TEXTO DE ORIGEN:
No se meta en política, joven
Anxel Vence.- Cuenta cierta leyenda que el general Franco solía dar siempre el mismo consejo a los ministros que iba incorporando a su gabinete: “Joven, haga como yo y no se meta en política”. Puede que los manifestantes que estos días se congregan en la Puerta del Sol de Madrid y otras plazas de España para clamar contra los partidos estén adoptando sin saberlo aquella vieja recomendación del Caudillo al que tanta alergia le causaba la partitocracia. O puede que no.
Unos dicen que la inspiración de esta movida es el manifiesto “Indignaos” del nonagenario Stéphane Hessel, quien –dicho sea de paso– apoyaba hasta ahora al jefe del FMI, Dominique Strauss–Kahn, como candidato a la presidencia de la República Francesa. Otros sugieren que las revueltas árabes han cruzado el Estrecho para instalarse en España. Y no falta siquiera quien vea en el movimiento español del 15 de mayo una imitación de las protestas por el pago de la deuda que tanto éxito tuvieron en Islandia.

LOS DATOS:
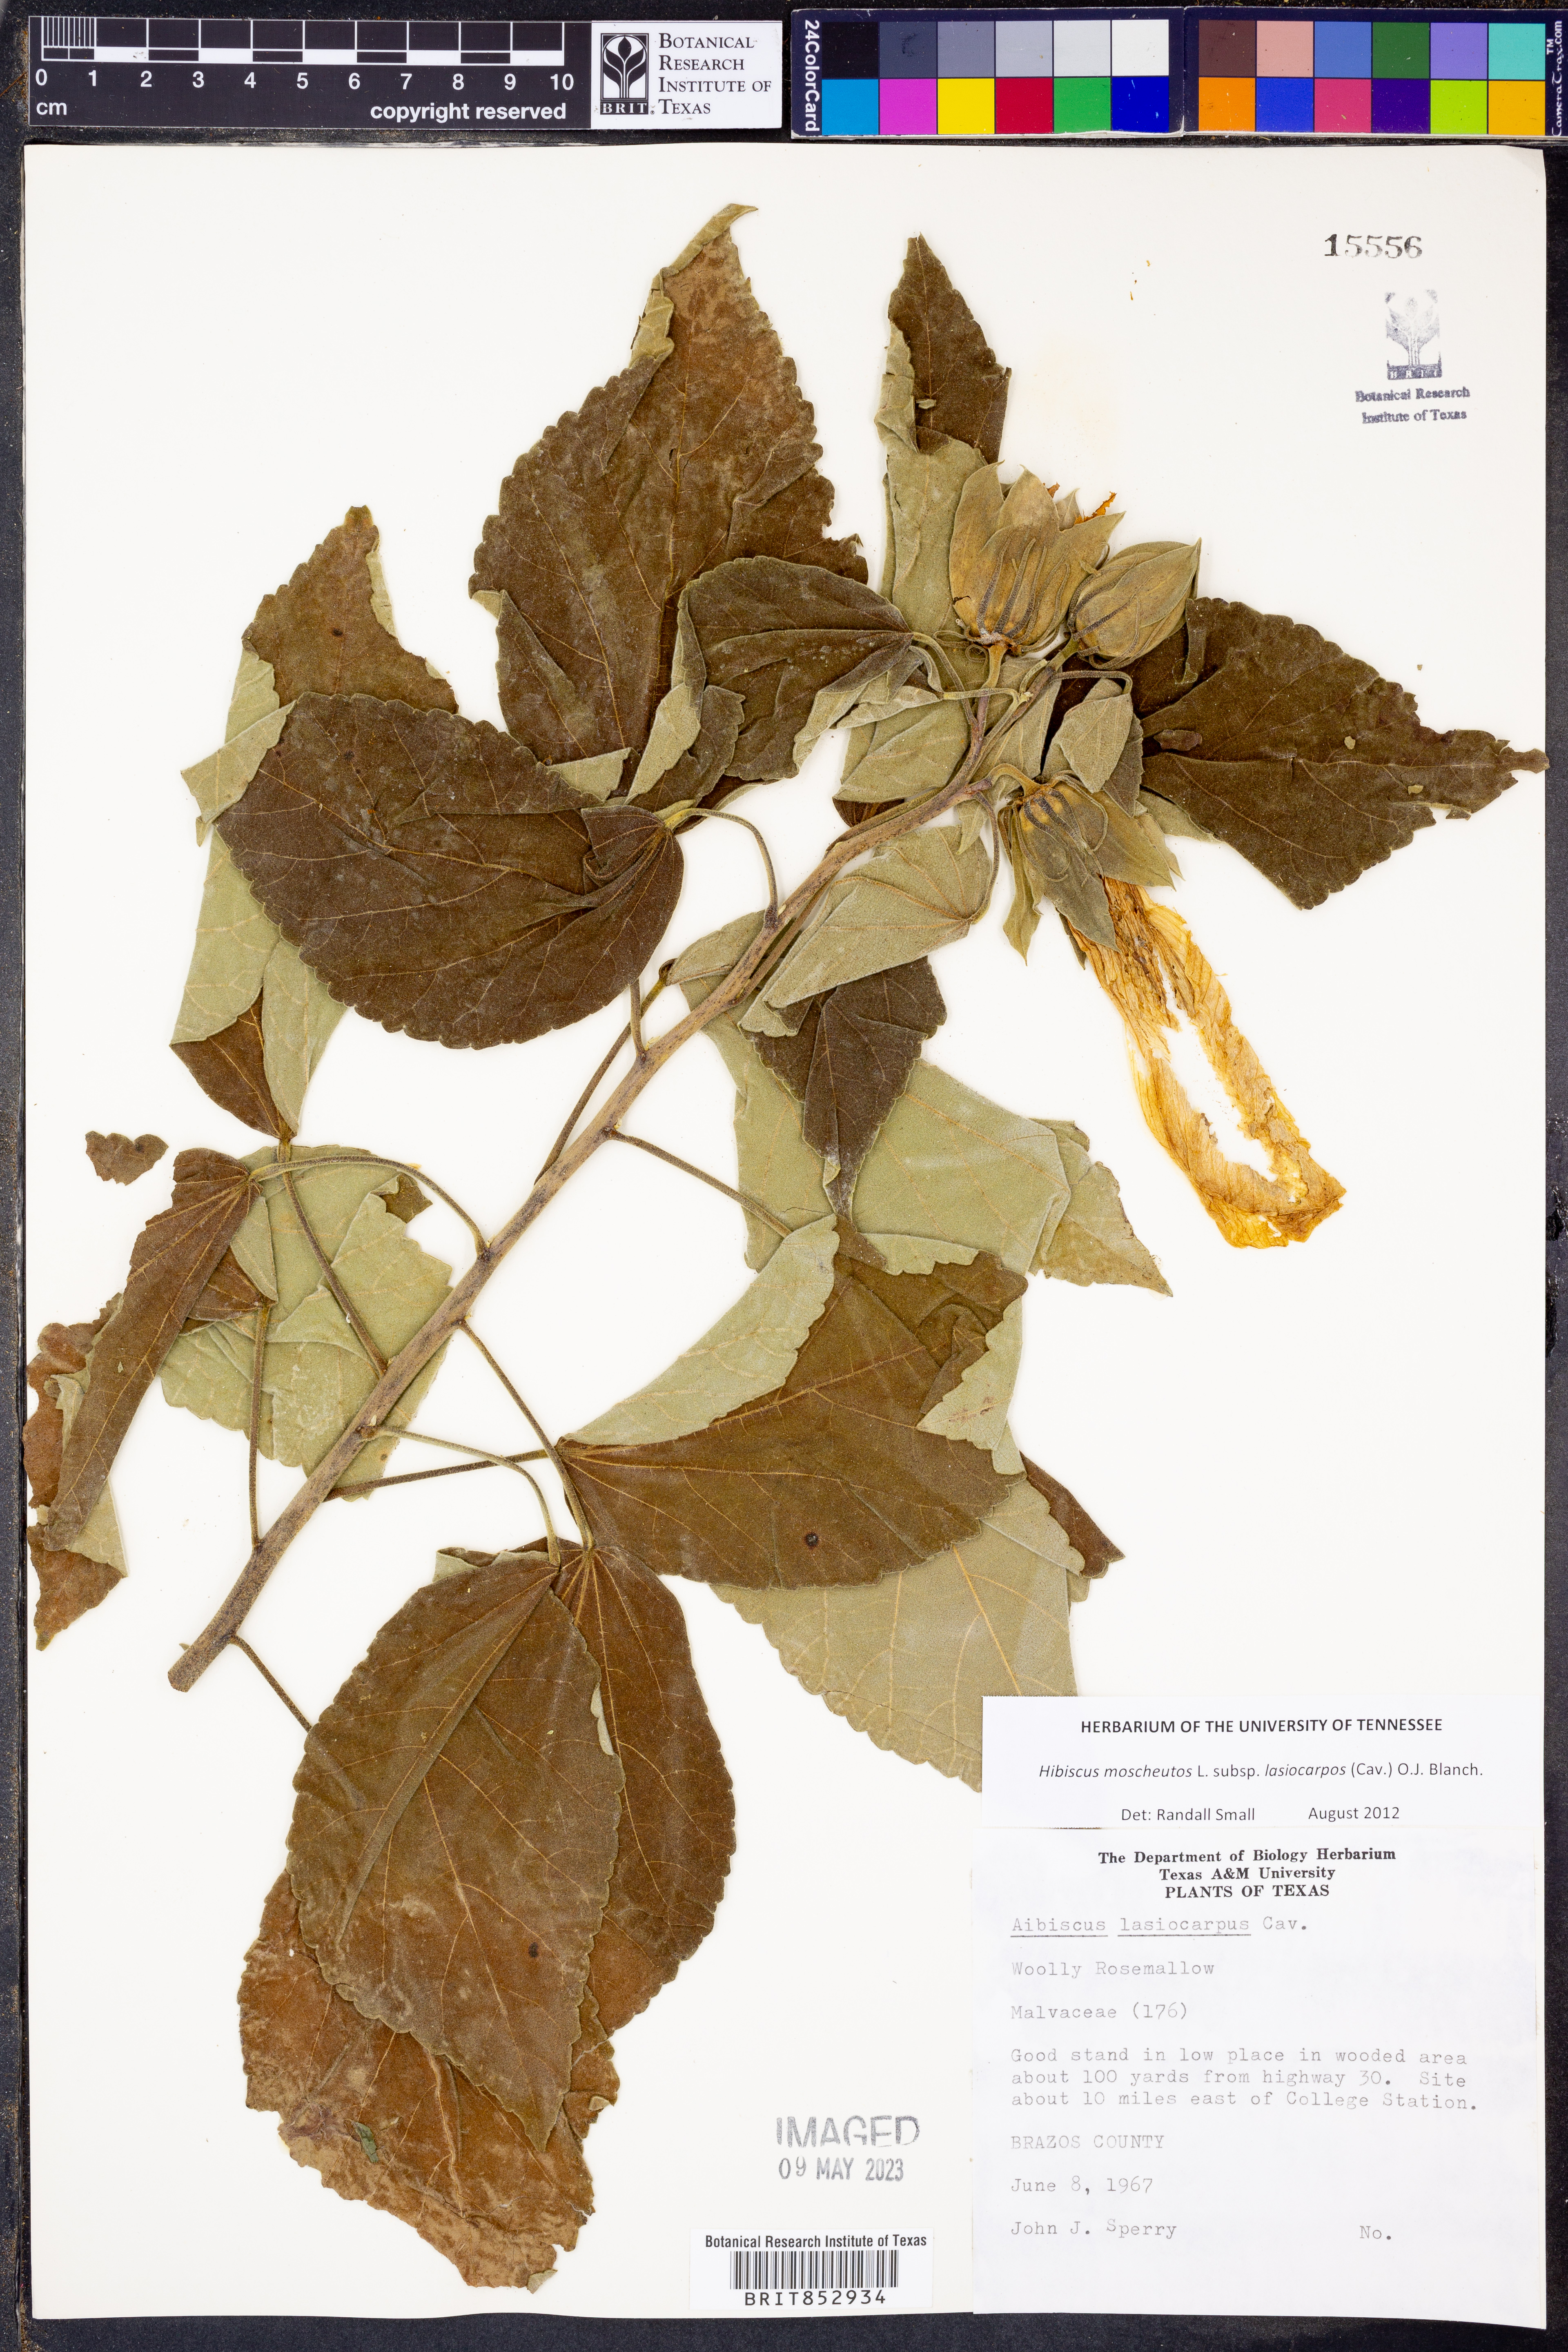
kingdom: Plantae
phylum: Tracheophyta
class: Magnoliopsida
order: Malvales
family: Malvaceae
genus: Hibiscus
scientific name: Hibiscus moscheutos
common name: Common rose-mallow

TU TAREA:
Reescribe el fragmento del texto sobre las protestas del 15 de mayo que va desde "Unos dicen que" hasta "tuvieron en Islandia.", sustituyendo "Islandia" por "Grecia".

RESULTADO DEL EJERCICIO:
Unos dicen que la inspiración de esta movida es el manifiesto “Indignaos” del nonagenario Stéphane Hessel, quien –dicho sea de paso– apoyaba hasta ahora al jefe del FMI, Dominique Strauss–Kahn, como candidato a la presidencia de la República Francesa. Otros sugieren que las revueltas árabes han cruzado el Estrecho para instalarse en España. Y no falta siquiera quien vea en el movimiento español del 15 de mayo una imitación de las protestas por el pago de la deuda que tanto éxito tuvieron en Grecia.